Rendered images with source text

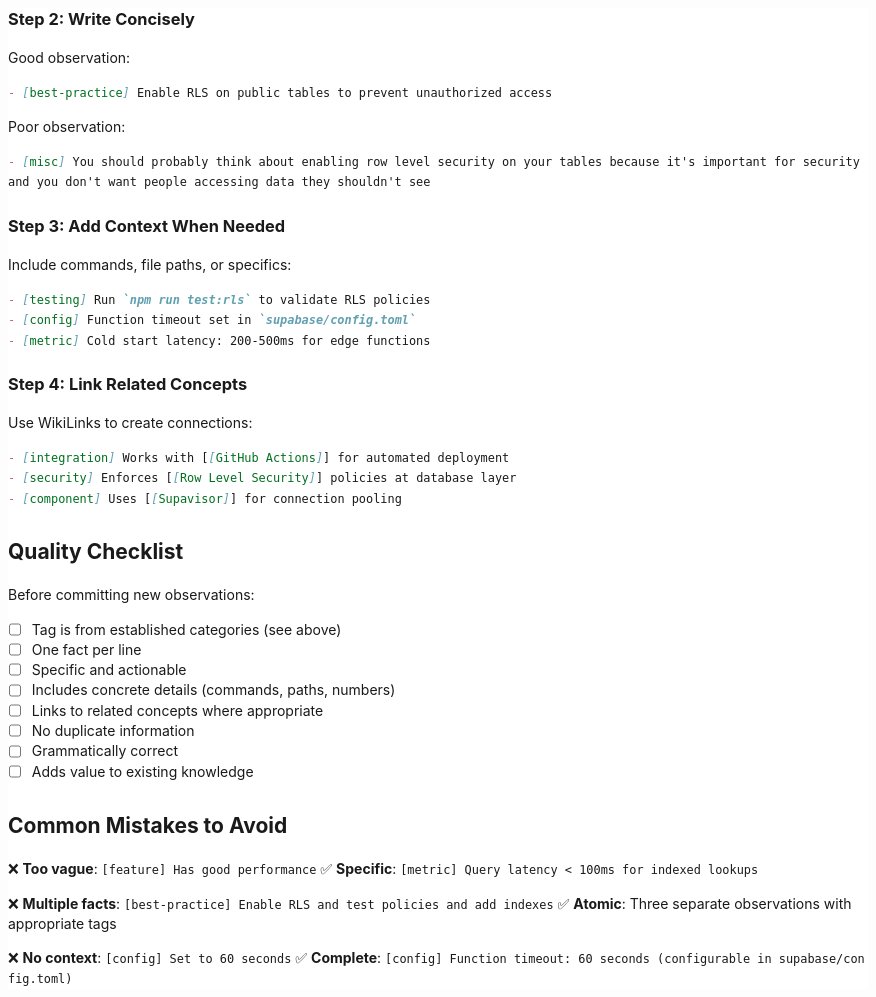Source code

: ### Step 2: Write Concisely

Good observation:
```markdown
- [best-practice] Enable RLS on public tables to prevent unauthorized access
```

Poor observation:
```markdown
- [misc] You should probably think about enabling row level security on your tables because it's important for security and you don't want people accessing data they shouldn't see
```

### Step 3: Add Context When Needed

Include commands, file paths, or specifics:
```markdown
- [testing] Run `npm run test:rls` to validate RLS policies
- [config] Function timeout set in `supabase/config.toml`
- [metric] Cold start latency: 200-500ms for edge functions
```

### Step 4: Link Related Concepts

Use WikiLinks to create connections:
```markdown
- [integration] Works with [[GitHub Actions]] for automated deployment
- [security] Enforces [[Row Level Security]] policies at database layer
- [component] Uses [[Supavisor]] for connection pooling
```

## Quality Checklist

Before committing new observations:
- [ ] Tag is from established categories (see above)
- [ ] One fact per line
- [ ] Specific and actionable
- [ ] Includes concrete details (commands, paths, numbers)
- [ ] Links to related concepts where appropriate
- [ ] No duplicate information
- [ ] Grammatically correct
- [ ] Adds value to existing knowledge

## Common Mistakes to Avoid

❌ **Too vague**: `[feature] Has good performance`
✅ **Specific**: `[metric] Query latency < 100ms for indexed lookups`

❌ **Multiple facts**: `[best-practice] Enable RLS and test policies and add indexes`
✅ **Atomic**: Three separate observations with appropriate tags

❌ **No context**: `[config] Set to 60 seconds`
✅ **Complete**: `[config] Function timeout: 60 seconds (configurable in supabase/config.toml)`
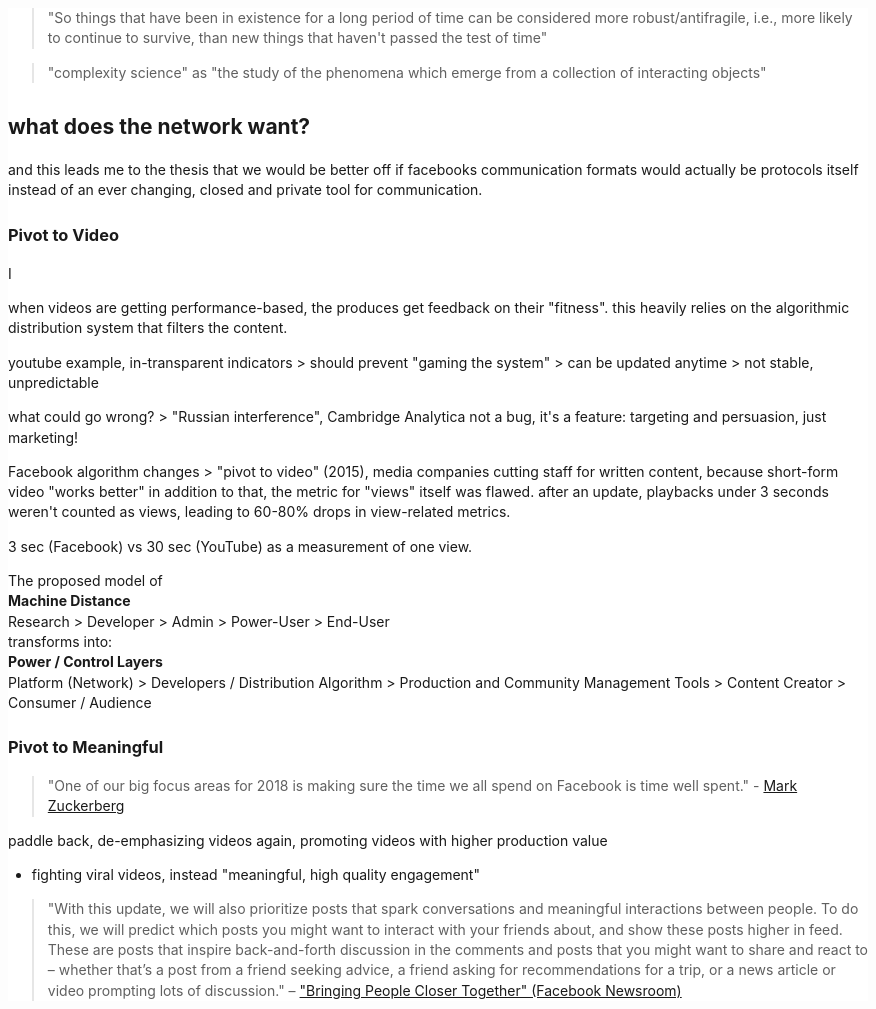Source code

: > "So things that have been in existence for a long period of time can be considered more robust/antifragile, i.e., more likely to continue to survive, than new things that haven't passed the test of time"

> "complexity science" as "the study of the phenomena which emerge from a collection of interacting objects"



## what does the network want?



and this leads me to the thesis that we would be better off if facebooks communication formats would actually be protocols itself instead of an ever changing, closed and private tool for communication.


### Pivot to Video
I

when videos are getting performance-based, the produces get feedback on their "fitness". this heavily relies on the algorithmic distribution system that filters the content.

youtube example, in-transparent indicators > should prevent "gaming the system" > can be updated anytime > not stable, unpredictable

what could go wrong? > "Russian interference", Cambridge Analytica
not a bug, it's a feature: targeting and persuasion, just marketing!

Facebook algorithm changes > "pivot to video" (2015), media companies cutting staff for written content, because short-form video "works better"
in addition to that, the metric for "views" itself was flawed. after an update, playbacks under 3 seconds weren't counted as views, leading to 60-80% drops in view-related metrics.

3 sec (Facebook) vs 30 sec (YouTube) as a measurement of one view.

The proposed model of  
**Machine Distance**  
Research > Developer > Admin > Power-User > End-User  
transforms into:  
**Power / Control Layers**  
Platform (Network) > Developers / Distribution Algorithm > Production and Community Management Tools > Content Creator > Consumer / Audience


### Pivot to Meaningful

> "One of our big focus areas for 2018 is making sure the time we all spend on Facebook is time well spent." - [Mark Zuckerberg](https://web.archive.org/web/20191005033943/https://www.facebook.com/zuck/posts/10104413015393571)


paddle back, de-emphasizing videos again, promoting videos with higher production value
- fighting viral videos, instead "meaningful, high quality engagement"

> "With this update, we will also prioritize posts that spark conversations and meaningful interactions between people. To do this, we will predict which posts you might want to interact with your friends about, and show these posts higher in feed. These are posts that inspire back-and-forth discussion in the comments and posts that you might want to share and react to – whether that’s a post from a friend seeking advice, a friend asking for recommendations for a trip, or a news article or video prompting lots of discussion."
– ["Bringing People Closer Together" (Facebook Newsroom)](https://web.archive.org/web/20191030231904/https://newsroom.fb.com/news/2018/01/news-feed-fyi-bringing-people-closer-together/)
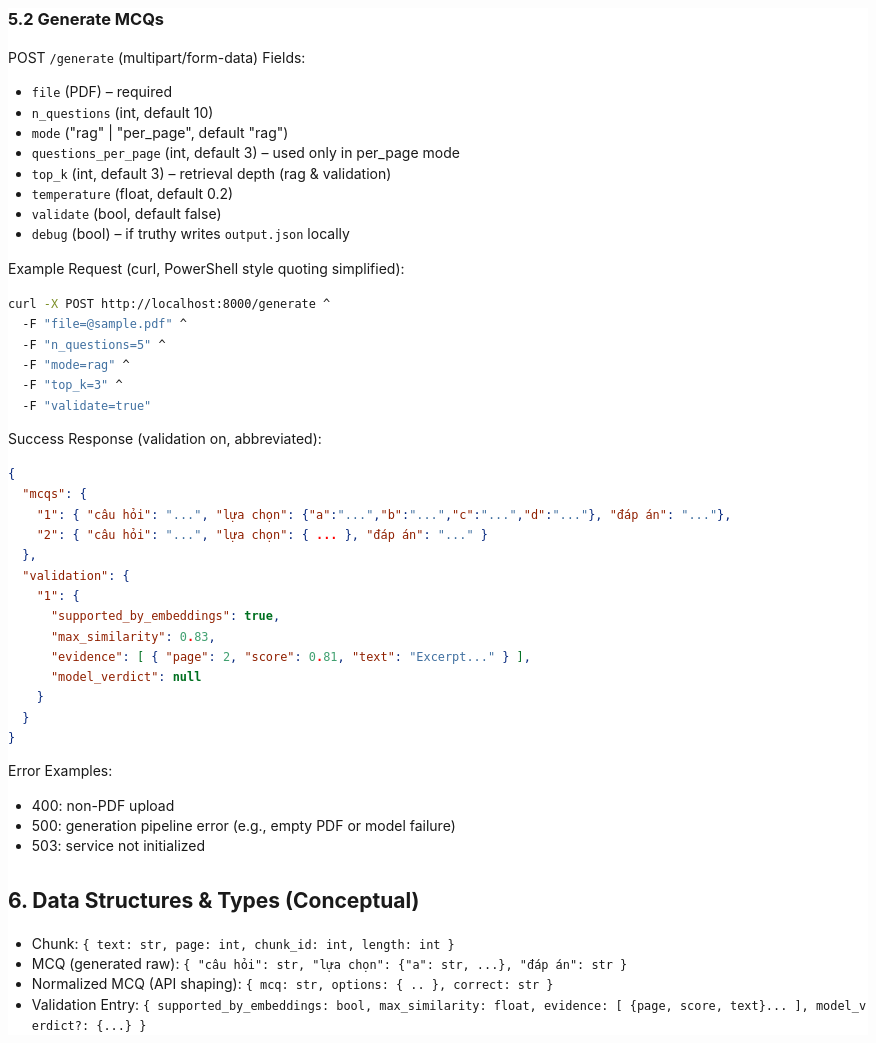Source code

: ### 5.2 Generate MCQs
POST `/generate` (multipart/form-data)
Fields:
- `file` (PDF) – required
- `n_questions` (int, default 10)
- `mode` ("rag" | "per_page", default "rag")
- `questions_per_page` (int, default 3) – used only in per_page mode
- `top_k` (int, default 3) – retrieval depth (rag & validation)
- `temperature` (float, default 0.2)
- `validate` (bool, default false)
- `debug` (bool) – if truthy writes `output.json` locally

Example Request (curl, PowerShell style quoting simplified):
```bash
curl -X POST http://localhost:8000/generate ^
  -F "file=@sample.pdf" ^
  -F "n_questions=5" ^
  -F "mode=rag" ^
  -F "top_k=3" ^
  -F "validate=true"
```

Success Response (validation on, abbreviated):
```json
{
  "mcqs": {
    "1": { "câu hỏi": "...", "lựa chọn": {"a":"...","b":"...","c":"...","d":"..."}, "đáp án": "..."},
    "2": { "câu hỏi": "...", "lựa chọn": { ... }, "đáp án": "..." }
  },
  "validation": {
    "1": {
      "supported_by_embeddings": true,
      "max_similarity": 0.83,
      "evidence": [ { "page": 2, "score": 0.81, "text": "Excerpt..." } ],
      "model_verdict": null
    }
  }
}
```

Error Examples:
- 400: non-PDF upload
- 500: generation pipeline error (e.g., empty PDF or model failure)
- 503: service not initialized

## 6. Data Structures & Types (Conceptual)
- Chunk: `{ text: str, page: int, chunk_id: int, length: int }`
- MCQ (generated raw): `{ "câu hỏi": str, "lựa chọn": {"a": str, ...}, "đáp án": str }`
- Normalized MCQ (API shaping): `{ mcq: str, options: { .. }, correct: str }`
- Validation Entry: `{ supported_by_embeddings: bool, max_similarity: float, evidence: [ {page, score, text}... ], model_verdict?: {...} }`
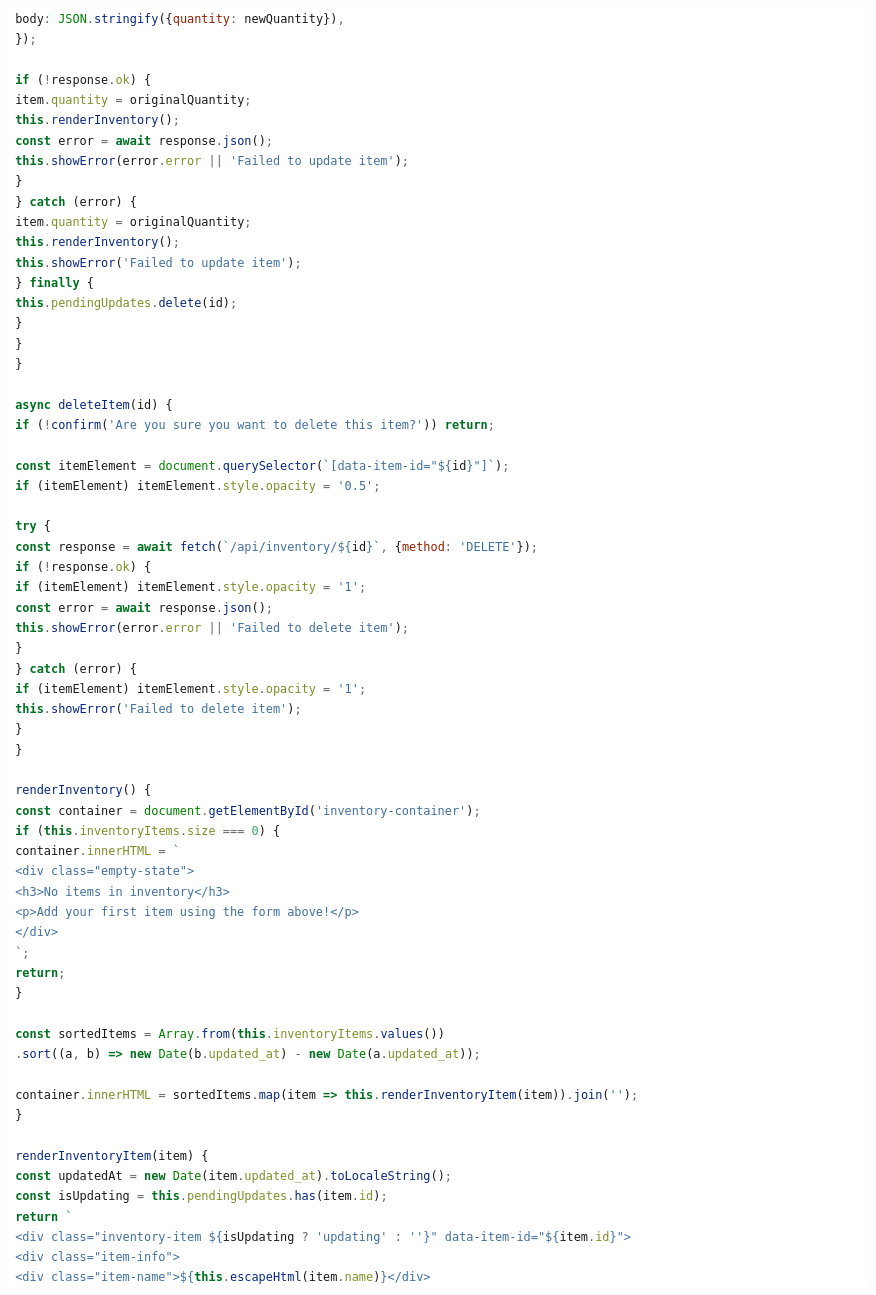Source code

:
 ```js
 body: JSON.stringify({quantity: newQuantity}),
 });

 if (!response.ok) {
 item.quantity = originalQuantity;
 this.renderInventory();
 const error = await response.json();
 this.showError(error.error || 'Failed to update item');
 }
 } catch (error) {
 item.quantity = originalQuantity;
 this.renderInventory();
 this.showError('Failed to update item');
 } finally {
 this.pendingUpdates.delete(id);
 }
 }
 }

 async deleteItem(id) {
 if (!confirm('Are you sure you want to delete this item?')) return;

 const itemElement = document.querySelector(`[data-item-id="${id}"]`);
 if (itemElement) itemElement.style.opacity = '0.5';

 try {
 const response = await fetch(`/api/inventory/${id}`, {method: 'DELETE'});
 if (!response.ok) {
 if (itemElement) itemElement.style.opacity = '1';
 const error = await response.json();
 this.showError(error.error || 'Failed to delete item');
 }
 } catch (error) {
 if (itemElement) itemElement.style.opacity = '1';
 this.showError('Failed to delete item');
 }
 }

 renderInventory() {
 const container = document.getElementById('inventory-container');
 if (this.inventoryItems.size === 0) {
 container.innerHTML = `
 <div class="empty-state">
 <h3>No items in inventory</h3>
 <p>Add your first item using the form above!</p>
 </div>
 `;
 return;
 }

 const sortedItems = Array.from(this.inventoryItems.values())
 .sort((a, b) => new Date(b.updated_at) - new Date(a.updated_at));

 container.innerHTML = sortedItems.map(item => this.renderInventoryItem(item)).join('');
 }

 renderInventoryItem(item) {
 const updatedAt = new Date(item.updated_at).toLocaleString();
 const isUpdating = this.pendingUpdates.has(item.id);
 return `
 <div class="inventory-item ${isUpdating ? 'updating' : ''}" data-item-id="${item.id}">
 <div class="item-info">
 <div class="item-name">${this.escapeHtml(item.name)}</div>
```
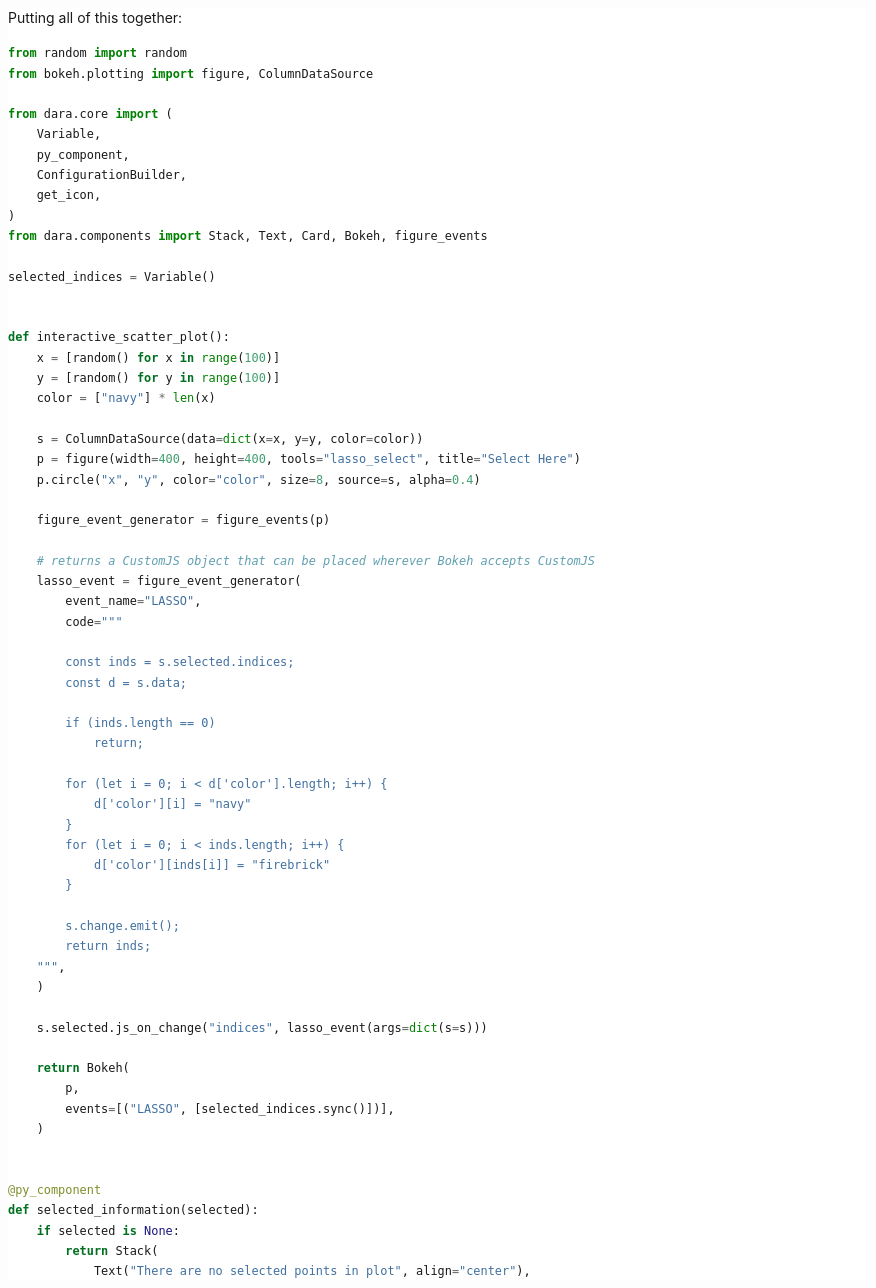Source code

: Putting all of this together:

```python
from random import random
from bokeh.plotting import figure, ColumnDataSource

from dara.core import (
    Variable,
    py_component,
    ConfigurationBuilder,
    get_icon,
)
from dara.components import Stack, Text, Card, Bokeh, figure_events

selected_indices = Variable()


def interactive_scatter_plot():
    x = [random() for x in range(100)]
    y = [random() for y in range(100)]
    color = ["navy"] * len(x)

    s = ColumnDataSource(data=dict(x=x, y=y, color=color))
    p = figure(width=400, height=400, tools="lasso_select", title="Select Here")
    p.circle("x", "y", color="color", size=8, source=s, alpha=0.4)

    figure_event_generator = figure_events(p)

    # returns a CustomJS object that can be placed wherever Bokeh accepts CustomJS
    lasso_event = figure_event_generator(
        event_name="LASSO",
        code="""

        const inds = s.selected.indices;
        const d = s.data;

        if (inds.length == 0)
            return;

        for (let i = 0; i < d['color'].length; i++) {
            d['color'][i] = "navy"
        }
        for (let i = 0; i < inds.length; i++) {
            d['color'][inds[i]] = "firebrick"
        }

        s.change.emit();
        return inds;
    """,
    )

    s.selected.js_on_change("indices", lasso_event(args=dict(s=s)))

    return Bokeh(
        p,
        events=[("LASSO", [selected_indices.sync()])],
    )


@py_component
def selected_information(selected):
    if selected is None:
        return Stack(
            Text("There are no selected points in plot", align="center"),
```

» Your task
Which lines above include the string "paths"? Show them.

» Response
Include commands, file paths, or specifics:
- [ ] Includes concrete details (commands, paths, numbers)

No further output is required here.